Tuesday 26th May – There is an overgrown patch at the south end of the garden. I have been investigating it for wild flowers. The rest of the garden has the usual weeds – daisies, buttercups (creeping and meadow), dandelions and the ever-present willow herb – but the overgrown patch has some rather more interesting ones. The most noticeable are the tall spires of purple toadflax, with flowers like tiny snapdragons, often bending with the weight of bees which love them, and happily seeding themselves everywhere. They seem to particularly like the base of walls here, where they bake in the sun. I like them and am happy to see them around the garden. The most prolific in the patch is wood avens, sometimes called herb bennet. One of the geum family, it tells me that the more desirable geums will like our soil and grow well. Wood avens has small, bright yellow flowers. Again, the bees like them but they spread ferociously and are all over our neglected garden. They’re said to be able to drive away evil spirits and protect from mad dogs and poisonous snakes. That’s all right, then. More exotic are a couple of plants of stinking iris. Their muddy yellowy/greeny flowers are well over but they are developing clusters of orangey red fruits which they will hang on to through autumn and winter. If you bruise the leaves, they smell pretty bad – hence the name. Closer to the ground is ubiquitous herb robert, a teeny tiny pink geranium-type flower with red stems and deeply dissected leaves. Again, present all over the garden and fortunately it’s easy to pull up. It has lots of uses in folk medicine – for nosebleeds, diarrhoea, toothache and healing wounds. If you crush the leaves and rub them on your skin, it repels mosquitos. Allegedly. Maybe I’ll do a whole blog on wild flowers one day. They’re fascinating.

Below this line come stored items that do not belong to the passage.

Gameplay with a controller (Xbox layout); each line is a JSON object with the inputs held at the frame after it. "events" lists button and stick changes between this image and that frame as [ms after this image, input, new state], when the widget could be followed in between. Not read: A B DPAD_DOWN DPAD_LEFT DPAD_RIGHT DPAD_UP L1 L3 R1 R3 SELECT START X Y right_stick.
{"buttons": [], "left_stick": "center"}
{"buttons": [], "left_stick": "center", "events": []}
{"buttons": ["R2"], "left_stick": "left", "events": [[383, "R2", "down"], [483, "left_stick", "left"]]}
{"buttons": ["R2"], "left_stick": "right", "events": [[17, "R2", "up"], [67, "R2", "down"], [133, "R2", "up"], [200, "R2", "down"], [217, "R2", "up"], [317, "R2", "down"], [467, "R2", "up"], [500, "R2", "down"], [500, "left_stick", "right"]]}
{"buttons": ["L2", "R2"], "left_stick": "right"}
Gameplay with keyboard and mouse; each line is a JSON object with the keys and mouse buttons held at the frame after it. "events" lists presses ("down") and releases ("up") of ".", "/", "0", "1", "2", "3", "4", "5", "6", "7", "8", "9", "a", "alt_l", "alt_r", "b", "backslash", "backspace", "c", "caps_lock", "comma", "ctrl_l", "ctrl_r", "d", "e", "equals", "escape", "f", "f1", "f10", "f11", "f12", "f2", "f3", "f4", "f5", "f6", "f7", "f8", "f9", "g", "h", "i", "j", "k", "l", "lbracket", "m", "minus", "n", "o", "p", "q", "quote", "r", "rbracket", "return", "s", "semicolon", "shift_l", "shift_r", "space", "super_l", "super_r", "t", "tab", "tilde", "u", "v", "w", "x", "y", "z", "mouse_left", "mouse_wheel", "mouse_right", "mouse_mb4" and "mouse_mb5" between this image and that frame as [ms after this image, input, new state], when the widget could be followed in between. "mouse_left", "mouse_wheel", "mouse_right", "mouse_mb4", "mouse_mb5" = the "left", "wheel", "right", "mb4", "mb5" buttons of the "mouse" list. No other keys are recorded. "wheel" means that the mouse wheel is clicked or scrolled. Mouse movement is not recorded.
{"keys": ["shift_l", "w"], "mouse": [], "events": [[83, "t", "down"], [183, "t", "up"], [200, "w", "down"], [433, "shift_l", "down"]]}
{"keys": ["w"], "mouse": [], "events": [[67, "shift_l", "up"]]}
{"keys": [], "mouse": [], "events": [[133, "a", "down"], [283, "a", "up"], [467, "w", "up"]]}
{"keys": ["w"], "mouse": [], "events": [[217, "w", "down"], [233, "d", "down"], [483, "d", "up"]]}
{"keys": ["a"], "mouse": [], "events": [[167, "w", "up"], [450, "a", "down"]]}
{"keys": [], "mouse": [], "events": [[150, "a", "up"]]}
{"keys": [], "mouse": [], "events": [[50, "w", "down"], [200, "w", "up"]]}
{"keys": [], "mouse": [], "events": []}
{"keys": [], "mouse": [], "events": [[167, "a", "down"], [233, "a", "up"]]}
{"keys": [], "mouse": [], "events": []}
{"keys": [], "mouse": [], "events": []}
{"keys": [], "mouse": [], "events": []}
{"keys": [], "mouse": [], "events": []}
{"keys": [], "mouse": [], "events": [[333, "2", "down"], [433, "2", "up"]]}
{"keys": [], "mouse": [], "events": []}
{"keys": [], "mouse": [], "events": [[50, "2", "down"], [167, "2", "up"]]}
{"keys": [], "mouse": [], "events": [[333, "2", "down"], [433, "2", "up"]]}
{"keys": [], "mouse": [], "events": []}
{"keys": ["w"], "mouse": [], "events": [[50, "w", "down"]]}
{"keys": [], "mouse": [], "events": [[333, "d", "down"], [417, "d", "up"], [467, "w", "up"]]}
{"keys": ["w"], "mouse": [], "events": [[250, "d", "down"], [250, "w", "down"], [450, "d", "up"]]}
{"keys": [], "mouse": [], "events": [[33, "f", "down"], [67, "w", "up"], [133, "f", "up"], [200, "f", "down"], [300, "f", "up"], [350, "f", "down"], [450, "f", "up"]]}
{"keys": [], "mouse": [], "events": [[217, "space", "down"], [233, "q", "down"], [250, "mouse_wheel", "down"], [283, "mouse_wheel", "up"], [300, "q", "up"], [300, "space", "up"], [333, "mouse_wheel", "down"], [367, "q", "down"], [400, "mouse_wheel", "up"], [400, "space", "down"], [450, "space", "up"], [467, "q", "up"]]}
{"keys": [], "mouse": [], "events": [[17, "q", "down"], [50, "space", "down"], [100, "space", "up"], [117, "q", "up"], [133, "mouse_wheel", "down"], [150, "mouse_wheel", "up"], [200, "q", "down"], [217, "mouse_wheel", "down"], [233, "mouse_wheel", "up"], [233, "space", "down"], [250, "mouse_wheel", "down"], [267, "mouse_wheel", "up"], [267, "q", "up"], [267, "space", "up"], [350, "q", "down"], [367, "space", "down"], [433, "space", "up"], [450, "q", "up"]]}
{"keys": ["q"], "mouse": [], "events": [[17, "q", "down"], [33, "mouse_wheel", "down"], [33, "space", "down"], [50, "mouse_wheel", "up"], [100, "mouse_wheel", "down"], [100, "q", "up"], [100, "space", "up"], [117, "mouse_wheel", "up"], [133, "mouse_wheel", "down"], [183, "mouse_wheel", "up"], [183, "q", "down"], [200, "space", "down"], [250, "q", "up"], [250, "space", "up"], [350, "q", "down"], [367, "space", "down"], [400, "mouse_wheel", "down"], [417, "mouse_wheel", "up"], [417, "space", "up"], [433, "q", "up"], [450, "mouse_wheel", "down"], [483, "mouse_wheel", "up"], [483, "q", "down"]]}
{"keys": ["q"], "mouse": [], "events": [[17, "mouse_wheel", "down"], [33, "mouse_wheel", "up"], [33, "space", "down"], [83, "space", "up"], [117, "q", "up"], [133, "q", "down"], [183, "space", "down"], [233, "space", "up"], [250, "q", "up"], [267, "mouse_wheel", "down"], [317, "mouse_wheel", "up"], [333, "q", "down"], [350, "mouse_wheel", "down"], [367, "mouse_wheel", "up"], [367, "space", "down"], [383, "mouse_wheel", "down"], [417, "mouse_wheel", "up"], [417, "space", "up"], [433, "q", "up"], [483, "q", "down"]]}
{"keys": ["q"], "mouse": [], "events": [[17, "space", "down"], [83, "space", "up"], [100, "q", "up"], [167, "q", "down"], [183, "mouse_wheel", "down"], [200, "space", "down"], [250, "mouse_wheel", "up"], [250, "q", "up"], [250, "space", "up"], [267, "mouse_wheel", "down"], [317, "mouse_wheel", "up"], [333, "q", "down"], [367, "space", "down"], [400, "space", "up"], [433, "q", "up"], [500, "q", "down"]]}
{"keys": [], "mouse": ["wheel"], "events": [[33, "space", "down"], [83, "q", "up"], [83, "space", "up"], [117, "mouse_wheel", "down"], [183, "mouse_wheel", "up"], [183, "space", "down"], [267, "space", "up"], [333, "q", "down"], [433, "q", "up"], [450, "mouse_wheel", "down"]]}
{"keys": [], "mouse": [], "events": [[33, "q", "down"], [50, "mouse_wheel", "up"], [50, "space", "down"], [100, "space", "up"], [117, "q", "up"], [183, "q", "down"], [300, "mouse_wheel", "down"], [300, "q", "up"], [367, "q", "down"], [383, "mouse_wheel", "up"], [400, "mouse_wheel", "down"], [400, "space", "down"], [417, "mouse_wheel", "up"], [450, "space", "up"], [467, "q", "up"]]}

Wednesday 27th May – A little fat, fledgling dunnock is hopping about, calling for food. The parents have raised just one, but it is noisy enough to keep them very busy. It has a beautifully spotted, pale breast and tawny upper parts, not a bit like the adult appearance. It’s like a tiny rock pipit.

Thursday 28th May – I notice the local crows making a fuss over the garden. Looking up, there are four red kite, lazily circling around, casually ignoring the mobbing crows. I’ve never seen them over the garden before, but their long, angled wings with ‘fingers’ spread and their forked tail are unmistakable, plus the fact that they are considerably bigger than the crows. I don’t know how common they are in the south west of England – the RSPB site doesn’t list them as a locally breeding bird, and the distribution map shows them in the south west over the winter rather than all-year. I hope they are establishing themselves nearby and we see them more often.

Friday 29th May – Too hot to be outside today. The birds are loving the warm weather. Don’t forget to fill your birdbaths so that they have somewhere to splash and keep cool. And to drink, of course. They’re singing their hearts out. If you’d like to be better at recognising bird song try this skill development course from the BTO. It costs £20 and looks really good.